:: Records provided

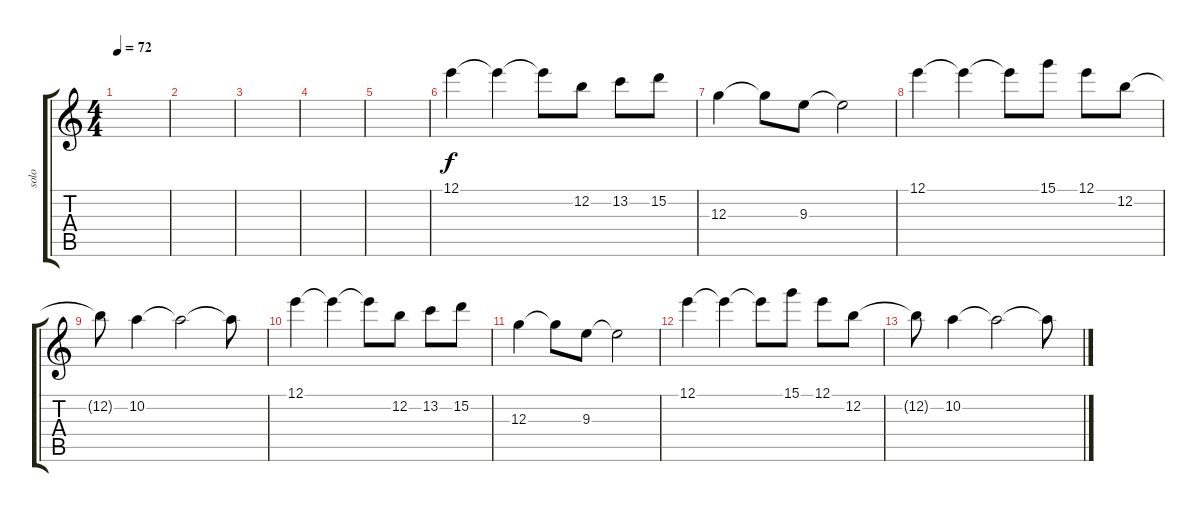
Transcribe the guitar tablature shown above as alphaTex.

\track ("solo" "solo") {instrument electricguitarjazz}
\staff {score tabs}
\tuning (E4 B3 G3 D3 A2 E2) {hide}
\ts (4 4)
\tempo 72
\clef g2
\ks c
|
|
|
|
|
12.1.4 12.1{t}.4 12.1{t}.8 12.2.8 13.2.8 15.2.8 |
12.3.4 12.3{t}.8 9.3.8 9.3{t}.2 |
12.1.4 12.1{t}.4 12.1{t}.8 15.1.8 12.1.8 12.2.8 |
12.2{t}.8 10.2.4 10.2{t}.2 10.2{t}.8 |
12.1.4 12.1{t}.4 12.1{t}.8 12.2.8 13.2.8 15.2.8 |
12.3.4 12.3{t}.8 9.3.8 9.3{t}.2 |
12.1.4 12.1{t}.4 12.1{t}.8 15.1.8 12.1.8 12.2.8 |
12.2{t}.8 10.2.4 10.2{t}.2 10.2{t}.8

::::

Challenge –
Render every line of the records above as a JSON list of strings, one string per line, omitting blank lines. Leave out the pictures.

Task answer –
[
  "Transcribe the guitar tablature shown above as alphaTex.",
  "\\track (\"solo\" \"solo\") {instrument electricguitarjazz}",
  "\\staff {score tabs}",
  "\\tuning (E4 B3 G3 D3 A2 E2) {hide}",
  "\\ts (4 4)",
  "\\tempo 72",
  "\\clef g2",
  "\\ks c",
  "|",
  "|",
  "|",
  "|",
  "|",
  "12.1.4 12.1{t}.4 12.1{t}.8 12.2.8 13.2.8 15.2.8 |",
  "12.3.4 12.3{t}.8 9.3.8 9.3{t}.2 |",
  "12.1.4 12.1{t}.4 12.1{t}.8 15.1.8 12.1.8 12.2.8 |",
  "12.2{t}.8 10.2.4 10.2{t}.2 10.2{t}.8 |",
  "12.1.4 12.1{t}.4 12.1{t}.8 12.2.8 13.2.8 15.2.8 |",
  "12.3.4 12.3{t}.8 9.3.8 9.3{t}.2 |",
  "12.1.4 12.1{t}.4 12.1{t}.8 15.1.8 12.1.8 12.2.8 |",
  "12.2{t}.8 10.2.4 10.2{t}.2 10.2{t}.8"
]